§ Work instructions
a. Reproduce the passage on Goldman Sachs and the Paris climate deal from "Specifically, the nine" up to and including "of volume growth.".
b. According to the passage on Goldman Sachs and the Paris climate deal, how large a market does Goldman say the low carbon economy now is?

§ Text segment
==============================

Developed and emerging economies signed on to new, ambitious strategies to reduce emissions plus a framework to keep tabs on these plans. Wall Street is weighing in, with Goldman Sachs (NYSE:GS) now saying that it sees “the deal as a boost to the low carbon economy, now a fast-growing $600 billion-plus market.”

But Goldman also warns: “It’s all about the process,” meaning, which parts of the agreement carry binding targets and which parts do not. What’s key is the deal is not “a global rulebook on emissions,” Goldman says, instead, “key regulation will continue to be determined country-by-country, and sector-by-sector,” plus, “there is no formal enforcement mechanism for the new national targets governments have set themselves.”

There is a planned international review of the countries’ strategies that is supposed to start earlier than expected in 2018. Despite all that, modelling done by the International Energy Agency shows that global C02 emissions will continue to inch up towards 2030. But Goldman is more optimistic due to technological innovation, which it says will “maintain our view that these calculations underestimate the global impact of fast-growing low carbon technologies including onshore wind and solar” power.

Goldman adds it sees the Paris deal “as a positive for sentiment on key low carbon technologies, including solar,” as well as windmills, and “hybrid and electric vehicles. It offers nine stock picks “with attractive exposure” (with the potential conflict-of-interest caveat that it either does or “seeks to do business with companies covered in its research reports.”)

Specifically, the nine companies operate in these areas: light-emitting diode products, or LEDs, onshore wind, solar panels, and hybrid & electric vehicles. Goldman Sachs says these nine stand out due to their market scale, a consistent track record of volume growth.

==============================

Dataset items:
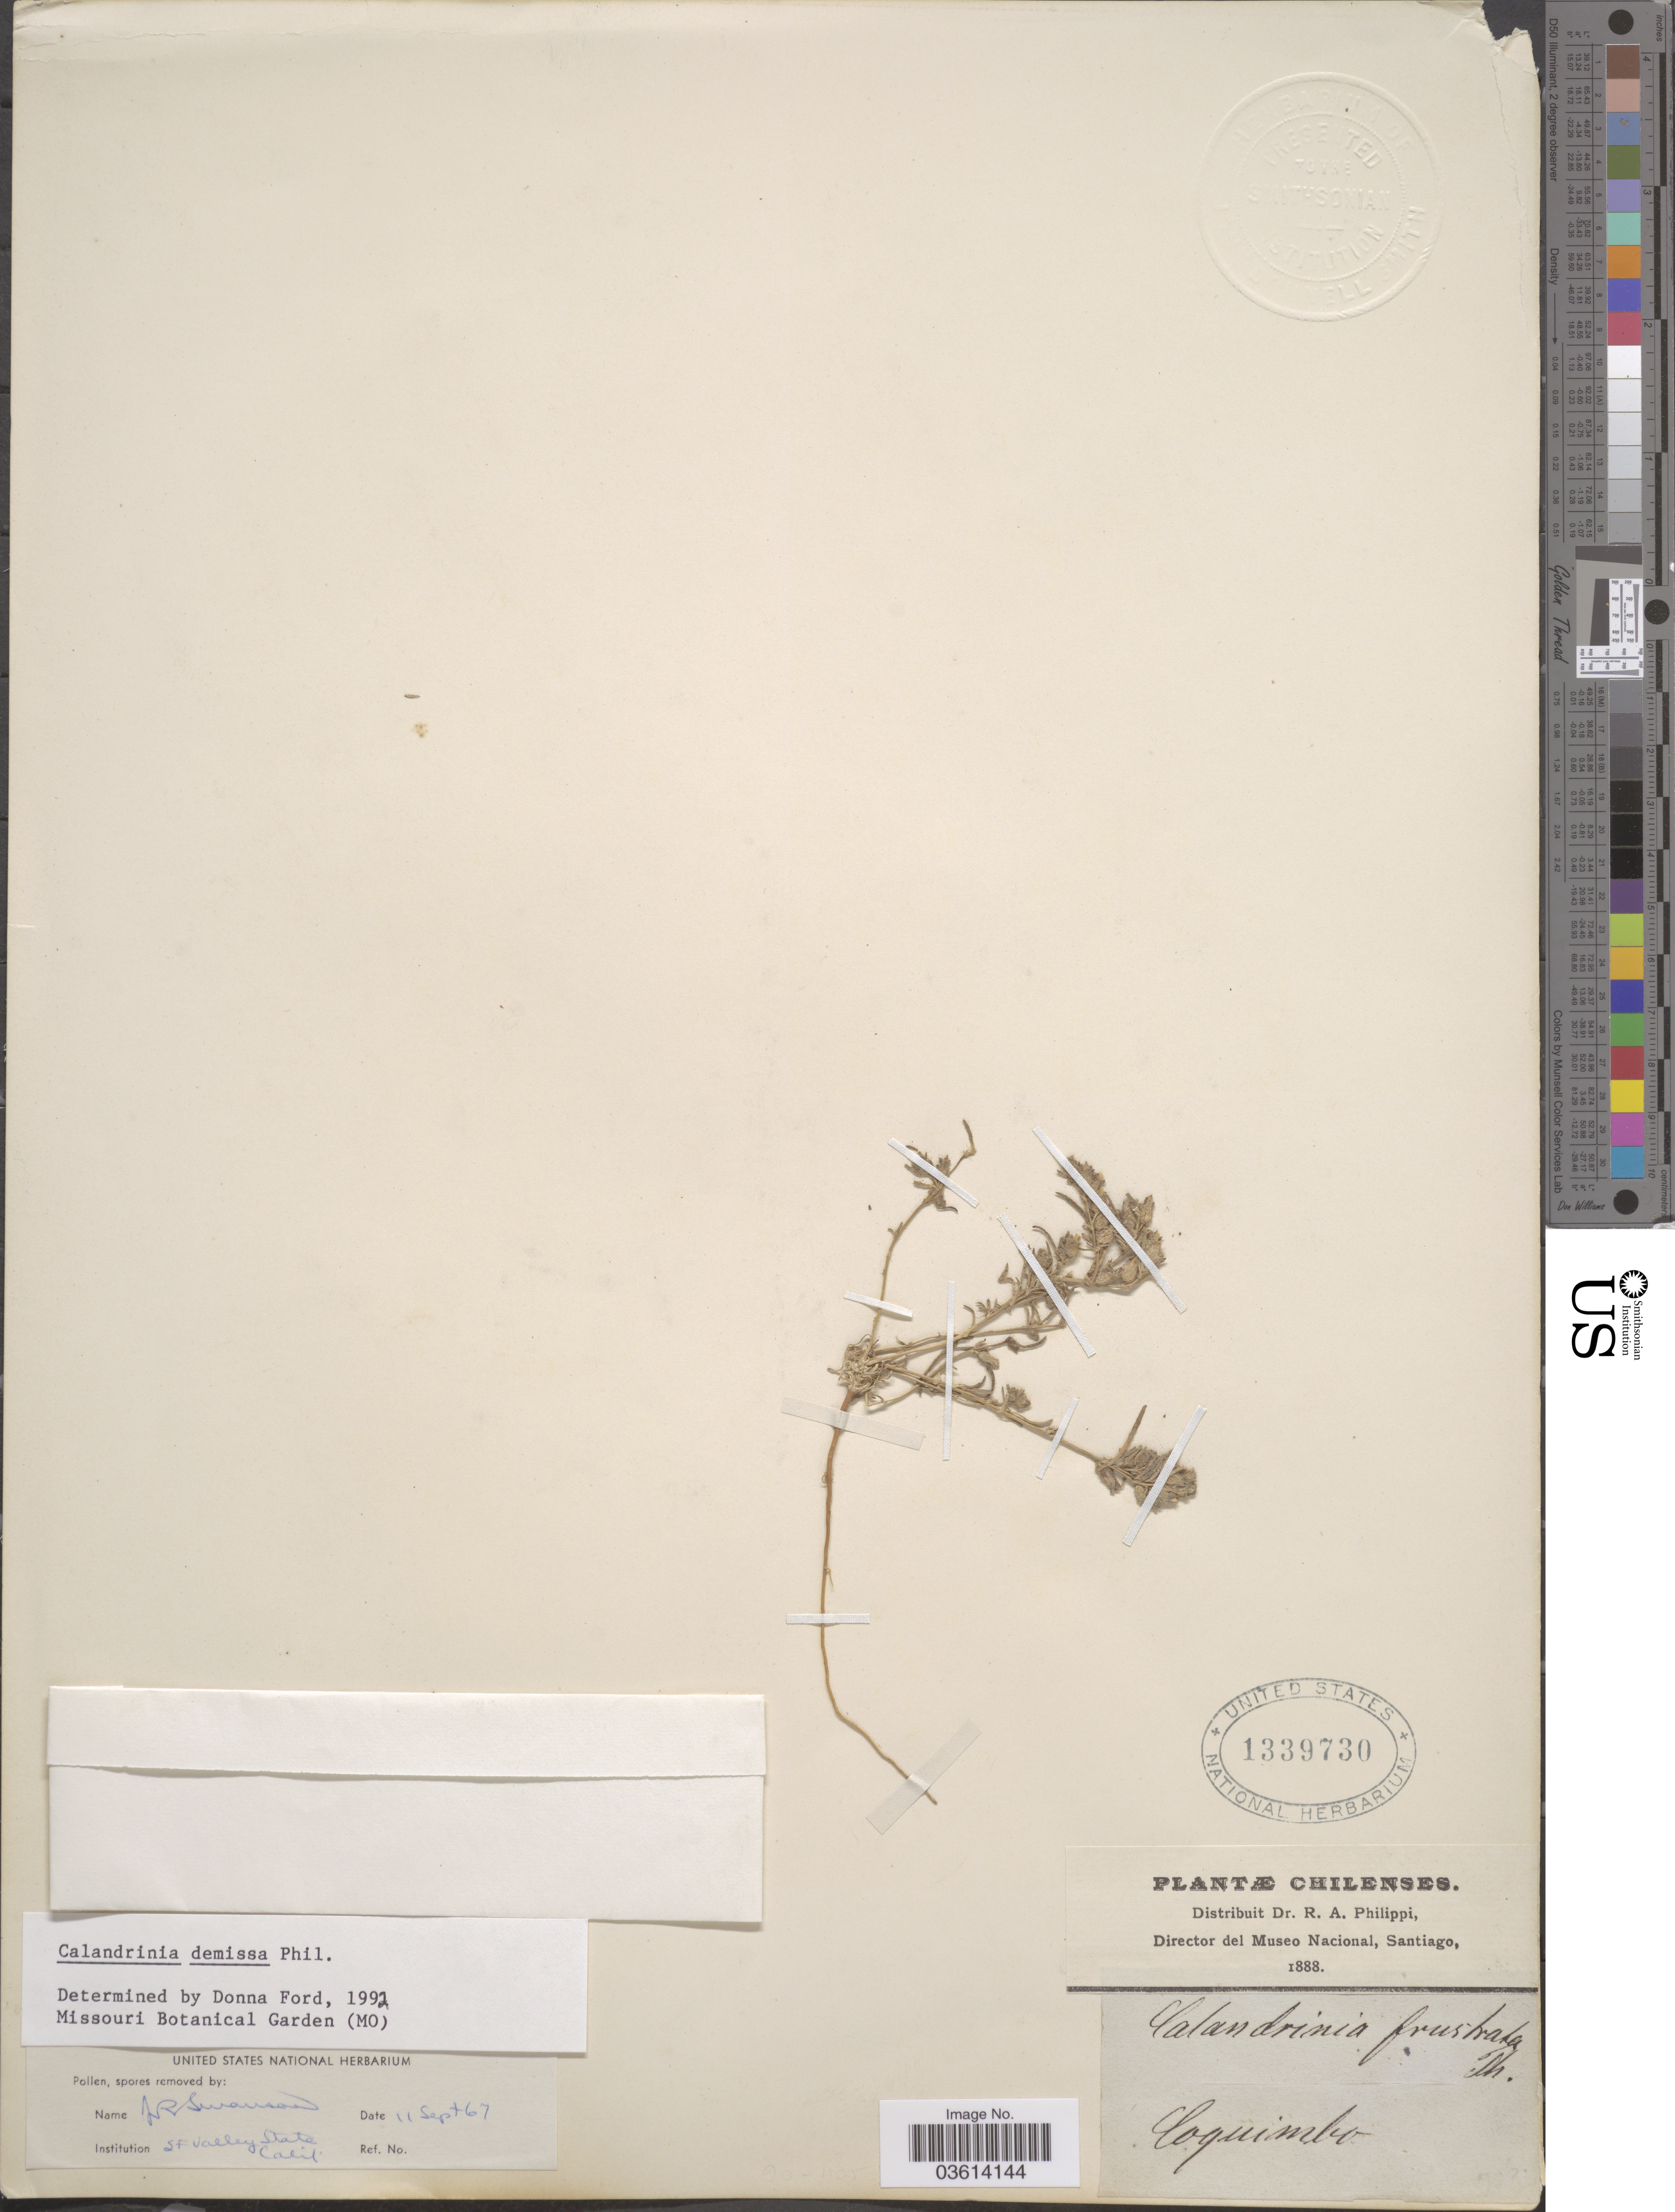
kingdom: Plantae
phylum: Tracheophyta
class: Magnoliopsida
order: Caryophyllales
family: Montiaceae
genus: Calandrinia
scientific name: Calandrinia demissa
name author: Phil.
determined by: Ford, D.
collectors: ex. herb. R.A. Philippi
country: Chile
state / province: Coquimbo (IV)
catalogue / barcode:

==============================

§ Task responses
a.
Specifically, the nine companies operate in these areas: light-emitting diode products, or LEDs, onshore wind, solar panels, and hybrid & electric vehicles. Goldman Sachs says these nine stand out due to their market scale, a consistent track record of volume growth.

b. A fast-growing market of more than $600 billion.